После этого письма он долго молчал.
Потом переписка возобновилась, но что-то ушло из нее. Она стала суше, поверхностнее.
Но я не особенно задумывалась — почему.
И вот теперь, когда его уже нет в живых, в моих руках письма, которые он писал мне и не посылал (люди, бывшие с ним в последние месяцы, решили, что я должна их получить). В этих письмах целая буря, целая драма, которая разыгралась в душе этого сильного, мужественного человека. Читая их, я поняла, что невольно и бездумно нанесла ему еще одну рану в дополнение к тем бесчисленным, которые были у него раньше.
Он переживал, мучительно переживал это, может быть, первое и последнее чувство в жизни, мне сейчас больно, поэтому я все это пишу Вам. А если Вас все это заинтересует, напишу еще.
У Вас, конечно, возникнет вопрос, что я могла бы изменить, если бы раньше догадалась о его чувстве, думаю, что могла бы что-то изменить. Когда я сейчас перечитываю мои письма к нему (мне их тоже вернули), до чего же бездушными они мне кажутся!
Я ему писала о мероприятиях, о напряженной жизни поисковых отрядов, о деловой заинтересованности ребят, о том, что в наших мастерских пахнет стружкой, клеем, смолой, я ему писала о военно-патриотических играх, писала о мальчишках, которых люблю. Ему, конечно, все это было бесконечно интересно. Он углублялся в детали нашей жизни, даже задавал вопросы: «что за кашу варим во время похода», «как одеваемся в большие морозы?» и т. д.

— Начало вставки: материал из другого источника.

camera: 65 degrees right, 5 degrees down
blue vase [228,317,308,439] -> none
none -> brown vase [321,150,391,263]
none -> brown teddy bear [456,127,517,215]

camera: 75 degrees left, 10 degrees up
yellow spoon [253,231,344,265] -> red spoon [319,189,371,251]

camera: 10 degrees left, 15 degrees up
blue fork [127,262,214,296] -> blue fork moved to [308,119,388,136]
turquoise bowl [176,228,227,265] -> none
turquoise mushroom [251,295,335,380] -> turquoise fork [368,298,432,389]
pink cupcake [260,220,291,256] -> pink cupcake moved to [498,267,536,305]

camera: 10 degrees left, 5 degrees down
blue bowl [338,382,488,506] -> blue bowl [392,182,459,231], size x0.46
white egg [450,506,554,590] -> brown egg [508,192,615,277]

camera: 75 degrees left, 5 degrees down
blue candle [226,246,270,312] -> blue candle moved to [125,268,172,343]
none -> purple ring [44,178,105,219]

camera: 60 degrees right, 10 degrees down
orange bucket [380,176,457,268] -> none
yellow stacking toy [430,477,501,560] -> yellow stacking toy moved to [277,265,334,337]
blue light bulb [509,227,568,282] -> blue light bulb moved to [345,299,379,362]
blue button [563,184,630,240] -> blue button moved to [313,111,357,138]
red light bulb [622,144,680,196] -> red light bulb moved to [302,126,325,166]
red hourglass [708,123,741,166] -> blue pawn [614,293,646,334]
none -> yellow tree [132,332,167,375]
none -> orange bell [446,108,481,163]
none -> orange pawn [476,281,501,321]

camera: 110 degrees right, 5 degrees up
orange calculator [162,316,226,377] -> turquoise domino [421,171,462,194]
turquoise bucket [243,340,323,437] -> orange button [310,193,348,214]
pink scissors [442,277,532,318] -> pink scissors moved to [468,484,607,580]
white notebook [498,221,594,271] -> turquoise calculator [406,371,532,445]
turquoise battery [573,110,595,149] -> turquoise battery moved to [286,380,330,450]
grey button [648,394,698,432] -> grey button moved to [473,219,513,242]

Я испытываю чувство глубокой вины перед памятью этого человека. Конечно, умом понимаю, что ни в чем не виновата. А сердце раскаивается и болит.
Может быть, дело в том, что я получила одностороннее воспитание? Мне рассказывали о корчагинской стойкости и меньше посвящали в странности человеческого сердца, в сложность человеческих отношений. Но ведь и Павка Корчагин был сложнейшей личностью: любил, отчаивался, думал о самоубийстве.
Последнюю рану Матвееву Николаю Георгиевичу, замечательному человеку, которого мы нашли в пашем поиске героев, последнюю рану нанесла ему я. (Хотя бы и рассказом о человеке, которого любила…) Последнюю и, может быть, самую мучительную.
И вот теперь бессонными ночами я думаю: может быть, несмотря ни на что, несмотря на все наши успехи и труды, я оказалась беспомощной и несостоятельной в самом важном для педагога: в понимании человеческой души?
В. Л.Встреча в пути
Я стоял на кромке шоссе, лицом к ветру, тщетно пытаясь остановить одну из попутных машин. Пятна фар, похожие на маленькие морозные луны, рождались то ли в небе, то ли на земле, в молочных сумерках вьюги, неслись на меня, становились все ярче, слепили… Я отчаянно махал обеими руками, меня обдавало жарким снегом, и огнеглазое чудище исчезало, стихая… Наверное, тысячи лет назад первобытный пращур мой испытывал ту же великую беззащитность, умоляя о милости таинственных грозных богов.
Машины летели мимо, вьюга усердствовала, и уже не ранний вечер — ночь с ее неизмеримой глубиной чудилась в этом сумрачном, в этом стонущем вихре.
Я отчаялся и подумывал о том, не вернуться ли мне обратно, в усадьбу совхоза, откуда я вышел не вовремя, опоздав на рейсовый автобус.
И опять вылупились из непроглядно-белой мути две маленькие луны и, становясь все ярче, понеслись на меня. Я слабо поднял руку… машина остановилась шагах в пятидесяти. Подбежав, я увидел, что это допотопная, потрепанная полуторатонка. Судорожно рванул на себя ручку кабины и нырнул в чудеснейшую теплынь, пахнущую табаком и бензином.
Мы поехали, и сквозь ветровое стекло я посмотрел на шоссе в белых барашках поземки спокойно, даже с интересом, точно мне показывали это в кино.